[Saved entries]
◆ ◆ ◆

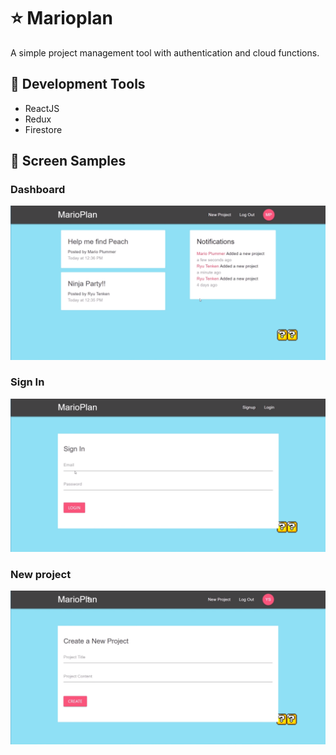 # :star: Marioplan

A simple project management tool with authentication and cloud functions.

## :toolbox: Development Tools

- ReactJS
- Redux
- Firestore

## :eyes: Screen Samples

### Dashboard

![Dashboard](./dashboard.png)

### Sign In

![Sign in](./sign_in.png)

### New project

![New project](./new_project.png)
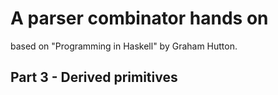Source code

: # A parser combinator hands on

based on "Programming in Haskell" by Graham Hutton.

## Part 3 - Derived primitives
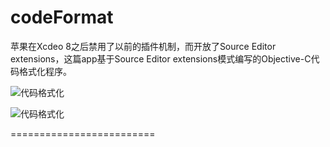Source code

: # codeFormat

苹果在Xcdeo 8之后禁用了以前的插件机制，而开放了Source Editor extensions，这篇app基于Source Editor extensions模式编写的Objective-C代码格式化程序。


![代码格式化](https://github.com/maxzhang123/codeFormat/tree/master/FormatCode/IntoduceImages/transform_image.png)

![代码格式化](https://github.com/maxzhang123/codeFormat/tree/master/FormatCode/IntoduceImages/gif_animation.gif)

=========================
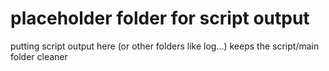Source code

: # placeholder folder for script output
putting script output here (or other folders like log...) keeps the script/main folder cleaner
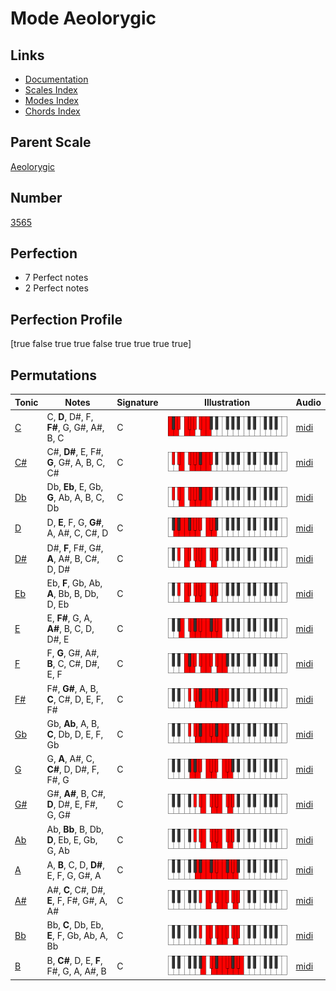 # Mode Aeolorygic

## Links

- [Documentation](index.md)
- [Scales Index](Scales.md)
- [Modes Index](Modes.md)
- [Chords Index](Chords.md)

## Parent Scale

[Aeolorygic](ScaleAeolorygic.md)

## Number

[3565](https://ianring.com/musictheory/scales/3565)

## Perfection

- 7 Perfect notes
- 2 Perfect notes

## Perfection Profile

[true false true true false true true true true]

## Permutations

| Tonic | Notes | Signature | Illustration | Audio |
|-------|-------|-----------|--------------|-------|
| [C](ModeCNaturalAeolorygic.md) | C, **D**, D#, F, **F#**, G, G#, A#, B, C | C | ![CNaturalAeolorygic](ModeCNaturalAeolorygic.png) | [midi](https://github.com/edipermadi/music/blob/main/docs/ModeCNaturalAeolorygic.mid?raw=true) |
| [C#](ModeCSharpAeolorygic.md) | C#, **D#**, E, F#, **G**, G#, A, B, C, C# | C | ![CSharpAeolorygic](ModeCSharpAeolorygic.png) | [midi](https://github.com/edipermadi/music/blob/main/docs/ModeCSharpAeolorygic.mid?raw=true) |
| [Db](ModeDFlatAeolorygic.md) | Db, **Eb**, E, Gb, **G**, Ab, A, B, C, Db | C | ![DFlatAeolorygic](ModeDFlatAeolorygic.png) | [midi](https://github.com/edipermadi/music/blob/main/docs/ModeDFlatAeolorygic.mid?raw=true) |
| [D](ModeDNaturalAeolorygic.md) | D, **E**, F, G, **G#**, A, A#, C, C#, D | C | ![DNaturalAeolorygic](ModeDNaturalAeolorygic.png) | [midi](https://github.com/edipermadi/music/blob/main/docs/ModeDNaturalAeolorygic.mid?raw=true) |
| [D#](ModeDSharpAeolorygic.md) | D#, **F**, F#, G#, **A**, A#, B, C#, D, D# | C | ![DSharpAeolorygic](ModeDSharpAeolorygic.png) | [midi](https://github.com/edipermadi/music/blob/main/docs/ModeDSharpAeolorygic.mid?raw=true) |
| [Eb](ModeEFlatAeolorygic.md) | Eb, **F**, Gb, Ab, **A**, Bb, B, Db, D, Eb | C | ![EFlatAeolorygic](ModeEFlatAeolorygic.png) | [midi](https://github.com/edipermadi/music/blob/main/docs/ModeEFlatAeolorygic.mid?raw=true) |
| [E](ModeENaturalAeolorygic.md) | E, **F#**, G, A, **A#**, B, C, D, D#, E | C | ![ENaturalAeolorygic](ModeENaturalAeolorygic.png) | [midi](https://github.com/edipermadi/music/blob/main/docs/ModeENaturalAeolorygic.mid?raw=true) |
| [F](ModeFNaturalAeolorygic.md) | F, **G**, G#, A#, **B**, C, C#, D#, E, F | C | ![FNaturalAeolorygic](ModeFNaturalAeolorygic.png) | [midi](https://github.com/edipermadi/music/blob/main/docs/ModeFNaturalAeolorygic.mid?raw=true) |
| [F#](ModeFSharpAeolorygic.md) | F#, **G#**, A, B, **C**, C#, D, E, F, F# | C | ![FSharpAeolorygic](ModeFSharpAeolorygic.png) | [midi](https://github.com/edipermadi/music/blob/main/docs/ModeFSharpAeolorygic.mid?raw=true) |
| [Gb](ModeGFlatAeolorygic.md) | Gb, **Ab**, A, B, **C**, Db, D, E, F, Gb | C | ![GFlatAeolorygic](ModeGFlatAeolorygic.png) | [midi](https://github.com/edipermadi/music/blob/main/docs/ModeGFlatAeolorygic.mid?raw=true) |
| [G](ModeGNaturalAeolorygic.md) | G, **A**, A#, C, **C#**, D, D#, F, F#, G | C | ![GNaturalAeolorygic](ModeGNaturalAeolorygic.png) | [midi](https://github.com/edipermadi/music/blob/main/docs/ModeGNaturalAeolorygic.mid?raw=true) |
| [G#](ModeGSharpAeolorygic.md) | G#, **A#**, B, C#, **D**, D#, E, F#, G, G# | C | ![GSharpAeolorygic](ModeGSharpAeolorygic.png) | [midi](https://github.com/edipermadi/music/blob/main/docs/ModeGSharpAeolorygic.mid?raw=true) |
| [Ab](ModeAFlatAeolorygic.md) | Ab, **Bb**, B, Db, **D**, Eb, E, Gb, G, Ab | C | ![AFlatAeolorygic](ModeAFlatAeolorygic.png) | [midi](https://github.com/edipermadi/music/blob/main/docs/ModeAFlatAeolorygic.mid?raw=true) |
| [A](ModeANaturalAeolorygic.md) | A, **B**, C, D, **D#**, E, F, G, G#, A | C | ![ANaturalAeolorygic](ModeANaturalAeolorygic.png) | [midi](https://github.com/edipermadi/music/blob/main/docs/ModeANaturalAeolorygic.mid?raw=true) |
| [A#](ModeASharpAeolorygic.md) | A#, **C**, C#, D#, **E**, F, F#, G#, A, A# | C | ![ASharpAeolorygic](ModeASharpAeolorygic.png) | [midi](https://github.com/edipermadi/music/blob/main/docs/ModeASharpAeolorygic.mid?raw=true) |
| [Bb](ModeBFlatAeolorygic.md) | Bb, **C**, Db, Eb, **E**, F, Gb, Ab, A, Bb | C | ![BFlatAeolorygic](ModeBFlatAeolorygic.png) | [midi](https://github.com/edipermadi/music/blob/main/docs/ModeBFlatAeolorygic.mid?raw=true) |
| [B](ModeBNaturalAeolorygic.md) | B, **C#**, D, E, **F**, F#, G, A, A#, B | C | ![BNaturalAeolorygic](ModeBNaturalAeolorygic.png) | [midi](https://github.com/edipermadi/music/blob/main/docs/ModeBNaturalAeolorygic.mid?raw=true) |
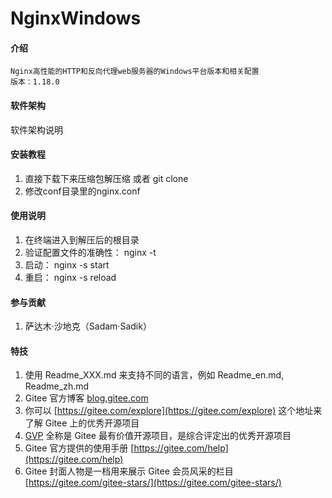 # NginxWindows

#### 介绍
    Nginx高性能的HTTP和反向代理web服务器的Windows平台版本和相关配置
    版本：1.18.0

#### 软件架构
软件架构说明


#### 安装教程

1.  直接下载下来压缩包解压缩 或者 git clone
2.  修改conf目录里的nginx.conf

#### 使用说明

1.  在终端进入到解压后的根目录
2.  验证配置文件的准确性：  nginx -t
3.  启动：               nginx -s start
4.  重启：               nginx -s reload

#### 参与贡献

1.  萨达木·沙地克（Sadam·Sadik）


#### 特技

1.  使用 Readme\_XXX.md 来支持不同的语言，例如 Readme\_en.md, Readme\_zh.md
2.  Gitee 官方博客 [blog.gitee.com](https://blog.gitee.com)
3.  你可以 [https://gitee.com/explore](https://gitee.com/explore) 这个地址来了解 Gitee 上的优秀开源项目
4.  [GVP](https://gitee.com/gvp) 全称是 Gitee 最有价值开源项目，是综合评定出的优秀开源项目
5.  Gitee 官方提供的使用手册 [https://gitee.com/help](https://gitee.com/help)
6.  Gitee 封面人物是一档用来展示 Gitee 会员风采的栏目 [https://gitee.com/gitee-stars/](https://gitee.com/gitee-stars/)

◆ ◆ ◆

*Task item*. Return each entry exactly as given. Leave the images out.

*Problem solution*.
 # :star: Marioplan

A simple project management tool with authentication and cloud functions.

## :toolbox: Development Tools

- ReactJS
- Redux
- Firestore

## :eyes: Screen Samples

### Dashboard

![Dashboard](./dashboard.png)

### Sign In

![Sign in](./sign_in.png)

### New project

![New project](./new_project.png)
Source code

: # A parser combinator hands on

based on "Programming in Haskell" by Graham Hutton.

## Part 3 - Derived primitives
Source code

: # codeFormat

苹果在Xcdeo 8之后禁用了以前的插件机制，而开放了Source Editor extensions，这篇app基于Source Editor extensions模式编写的Objective-C代码格式化程序。


![代码格式化](https://github.com/maxzhang123/codeFormat/tree/master/FormatCode/IntoduceImages/transform_image.png)

![代码格式化](https://github.com/maxzhang123/codeFormat/tree/master/FormatCode/IntoduceImages/gif_animation.gif)

=========================
Source code

: # placeholder folder for script output
putting script output here (or other folders like log...) keeps the script/main folder cleaner
 # Mode Aeolorygic

## Links

- [Documentation](index.md)
- [Scales Index](Scales.md)
- [Modes Index](Modes.md)
- [Chords Index](Chords.md)

## Parent Scale

[Aeolorygic](ScaleAeolorygic.md)

## Number

[3565](https://ianring.com/musictheory/scales/3565)

## Perfection

- 7 Perfect notes
- 2 Perfect notes

## Perfection Profile

[true false true true false true true true true]

## Permutations

| Tonic | Notes | Signature | Illustration | Audio |
|-------|-------|-----------|--------------|-------|
| [C](ModeCNaturalAeolorygic.md) | C, **D**, D#, F, **F#**, G, G#, A#, B, C | C | ![CNaturalAeolorygic](ModeCNaturalAeolorygic.png) | [midi](https://github.com/edipermadi/music/blob/main/docs/ModeCNaturalAeolorygic.mid?raw=true) |
| [C#](ModeCSharpAeolorygic.md) | C#, **D#**, E, F#, **G**, G#, A, B, C, C# | C | ![CSharpAeolorygic](ModeCSharpAeolorygic.png) | [midi](https://github.com/edipermadi/music/blob/main/docs/ModeCSharpAeolorygic.mid?raw=true) |
| [Db](ModeDFlatAeolorygic.md) | Db, **Eb**, E, Gb, **G**, Ab, A, B, C, Db | C | ![DFlatAeolorygic](ModeDFlatAeolorygic.png) | [midi](https://github.com/edipermadi/music/blob/main/docs/ModeDFlatAeolorygic.mid?raw=true) |
| [D](ModeDNaturalAeolorygic.md) | D, **E**, F, G, **G#**, A, A#, C, C#, D | C | ![DNaturalAeolorygic](ModeDNaturalAeolorygic.png) | [midi](https://github.com/edipermadi/music/blob/main/docs/ModeDNaturalAeolorygic.mid?raw=true) |
| [D#](ModeDSharpAeolorygic.md) | D#, **F**, F#, G#, **A**, A#, B, C#, D, D# | C | ![DSharpAeolorygic](ModeDSharpAeolorygic.png) | [midi](https://github.com/edipermadi/music/blob/main/docs/ModeDSharpAeolorygic.mid?raw=true) |
| [Eb](ModeEFlatAeolorygic.md) | Eb, **F**, Gb, Ab, **A**, Bb, B, Db, D, Eb | C | ![EFlatAeolorygic](ModeEFlatAeolorygic.png) | [midi](https://github.com/edipermadi/music/blob/main/docs/ModeEFlatAeolorygic.mid?raw=true) |
| [E](ModeENaturalAeolorygic.md) | E, **F#**, G, A, **A#**, B, C, D, D#, E | C | ![ENaturalAeolorygic](ModeENaturalAeolorygic.png) | [midi](https://github.com/edipermadi/music/blob/main/docs/ModeENaturalAeolorygic.mid?raw=true) |
| [F](ModeFNaturalAeolorygic.md) | F, **G**, G#, A#, **B**, C, C#, D#, E, F | C | ![FNaturalAeolorygic](ModeFNaturalAeolorygic.png) | [midi](https://github.com/edipermadi/music/blob/main/docs/ModeFNaturalAeolorygic.mid?raw=true) |
| [F#](ModeFSharpAeolorygic.md) | F#, **G#**, A, B, **C**, C#, D, E, F, F# | C | ![FSharpAeolorygic](ModeFSharpAeolorygic.png) | [midi](https://github.com/edipermadi/music/blob/main/docs/ModeFSharpAeolorygic.mid?raw=true) |
| [Gb](ModeGFlatAeolorygic.md) | Gb, **Ab**, A, B, **C**, Db, D, E, F, Gb | C | ![GFlatAeolorygic](ModeGFlatAeolorygic.png) | [midi](https://github.com/edipermadi/music/blob/main/docs/ModeGFlatAeolorygic.mid?raw=true) |
| [G](ModeGNaturalAeolorygic.md) | G, **A**, A#, C, **C#**, D, D#, F, F#, G | C | ![GNaturalAeolorygic](ModeGNaturalAeolorygic.png) | [midi](https://github.com/edipermadi/music/blob/main/docs/ModeGNaturalAeolorygic.mid?raw=true) |
| [G#](ModeGSharpAeolorygic.md) | G#, **A#**, B, C#, **D**, D#, E, F#, G, G# | C | ![GSharpAeolorygic](ModeGSharpAeolorygic.png) | [midi](https://github.com/edipermadi/music/blob/main/docs/ModeGSharpAeolorygic.mid?raw=true) |
| [Ab](ModeAFlatAeolorygic.md) | Ab, **Bb**, B, Db, **D**, Eb, E, Gb, G, Ab | C | ![AFlatAeolorygic](ModeAFlatAeolorygic.png) | [midi](https://github.com/edipermadi/music/blob/main/docs/ModeAFlatAeolorygic.mid?raw=true) |
| [A](ModeANaturalAeolorygic.md) | A, **B**, C, D, **D#**, E, F, G, G#, A | C | ![ANaturalAeolorygic](ModeANaturalAeolorygic.png) | [midi](https://github.com/edipermadi/music/blob/main/docs/ModeANaturalAeolorygic.mid?raw=true) |
| [A#](ModeASharpAeolorygic.md) | A#, **C**, C#, D#, **E**, F, F#, G#, A, A# | C | ![ASharpAeolorygic](ModeASharpAeolorygic.png) | [midi](https://github.com/edipermadi/music/blob/main/docs/ModeASharpAeolorygic.mid?raw=true) |
| [Bb](ModeBFlatAeolorygic.md) | Bb, **C**, Db, Eb, **E**, F, Gb, Ab, A, Bb | C | ![BFlatAeolorygic](ModeBFlatAeolorygic.png) | [midi](https://github.com/edipermadi/music/blob/main/docs/ModeBFlatAeolorygic.mid?raw=true) |
| [B](ModeBNaturalAeolorygic.md) | B, **C#**, D, E, **F**, F#, G, A, A#, B | C | ![BNaturalAeolorygic](ModeBNaturalAeolorygic.png) | [midi](https://github.com/edipermadi/music/blob/main/docs/ModeBNaturalAeolorygic.mid?raw=true) |
 # NginxWindows

#### 介绍
    Nginx高性能的HTTP和反向代理web服务器的Windows平台版本和相关配置
    版本：1.18.0

#### 软件架构
软件架构说明


#### 安装教程

1.  直接下载下来压缩包解压缩 或者 git clone
2.  修改conf目录里的nginx.conf

#### 使用说明

1.  在终端进入到解压后的根目录
2.  验证配置文件的准确性：  nginx -t
3.  启动：               nginx -s start
4.  重启：               nginx -s reload

#### 参与贡献

1.  萨达木·沙地克（Sadam·Sadik）


#### 特技

1.  使用 Readme\_XXX.md 来支持不同的语言，例如 Readme\_en.md, Readme\_zh.md
2.  Gitee 官方博客 [blog.gitee.com](https://blog.gitee.com)
3.  你可以 [https://gitee.com/explore](https://gitee.com/explore) 这个地址来了解 Gitee 上的优秀开源项目
4.  [GVP](https://gitee.com/gvp) 全称是 Gitee 最有价值开源项目，是综合评定出的优秀开源项目
5.  Gitee 官方提供的使用手册 [https://gitee.com/help](https://gitee.com/help)
6.  Gitee 封面人物是一档用来展示 Gitee 会员风采的栏目 [https://gitee.com/gitee-stars/](https://gitee.com/gitee-stars/)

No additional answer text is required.